Experts have criticized the offerings of PES companies as “unproven,” “not ready for prime time,” and even “snake oil,” and opined that those who have purchased their products have “wasted money.” While it is true that this is not a Theranos-style situation in which the underlying science is a complete fabrication, it is safe to say that the PES companies’ ambitions well exceed their current capabilities. Whether the two will ever converge is uncertain.

Make My Baby Beautiful

If the technology behind PES ever does become as powerful as its advocates hope, that will pose some clear ethical dilemmas. Those able to afford PES would be able to pass on benefits to their children not just in terms of financial resources but in terms of advantageous genetic traits as well. Assuming only the wealthier segments of society were able to access PES, this would widen the inequalities between rich and poor and, what’s worse, encode them at the genetic level. At the extreme, this could create the kind of dystopia portrayed in the movie Gattaca: a two-tier society in which an unenhanced underclass is dominated by their genetic superiors.

Then there are dilemmas surrounding the particular traits that are selected against or selected for. The ability of PES to eliminate traits regarded as undesirable may increase the stigma against people with those traits. On the other hand, there may be some traits — such as the “dark triad” traits of machiavellianism, narcissism, and psychopathy one PES company CEO speculated about providing a score for — which, if selected for, might for obvious reasons have negative consequences for the broader society.
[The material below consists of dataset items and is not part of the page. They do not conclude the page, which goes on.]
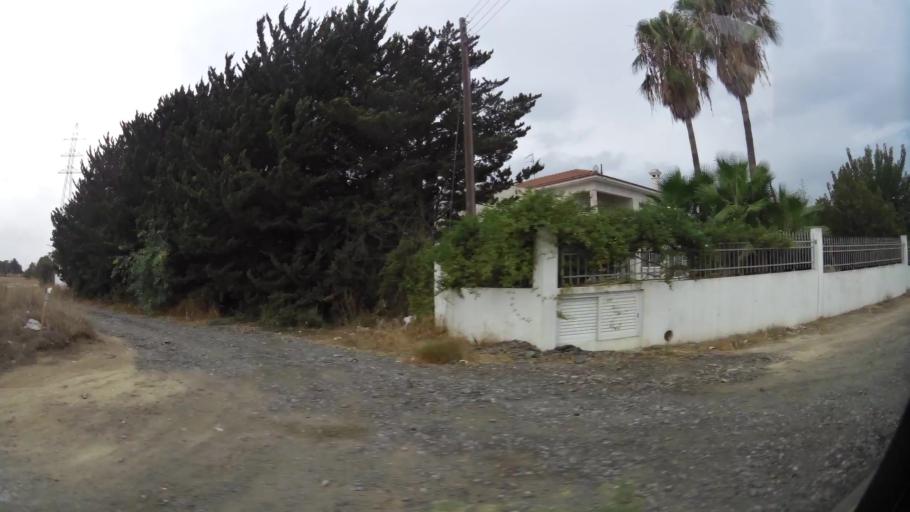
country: CY
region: Lefkosia
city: Geri
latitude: 35.0959
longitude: 33.3895
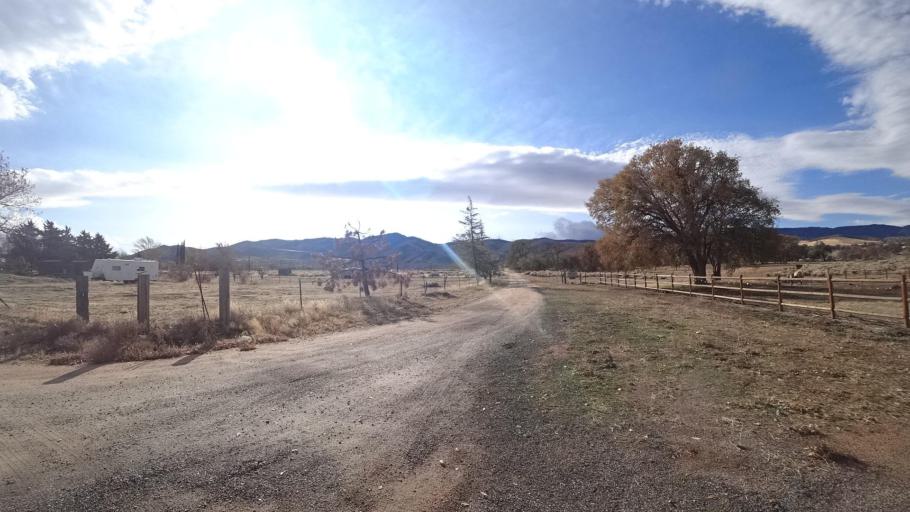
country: US
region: California
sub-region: Kern County
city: Golden Hills
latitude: 35.1168
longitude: -118.5082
There are a number of future directions in which PES technology might potentially develop. One possibility is that it does not advance significantly, such that it remains a relatively inaccessible and unimpactful vanity project for well-heeled technologists. More concerning possibilities will arise if PES becomes more widespread and/or more powerful. If the former occurs, the broader public may be tempted, or even pressured, to purchase a service that remains confusing, opaque, and of dubious value. If the latter possibility materializes, the ethical dilemmas involving PES will become more urgent.

Compounding these dilemmas, there is an additional technology now being explored, gene editing, which would potentially enable parents not just to select from their existing embryos but insert arbitrary traits into their IVF embryos. Fortunately, this practice is banned in the United States, but gene-editing companies are exploring jurisdictions where they might be able to use it to deliver a bona fide designer baby.

There is an obvious need for regulation in this space, to harmonize the presently inconsistent methods of PRS calculation and standardize how these scores are presented to consumers. And it would probably be wise to whitelist a set of approved traits that can be ethically (de)selected in an embryo, as some other countries have already done. In the meantime, those considering the technically and ethically dubious offerings of the PES companies should heed the timeless advice: caveat emptor.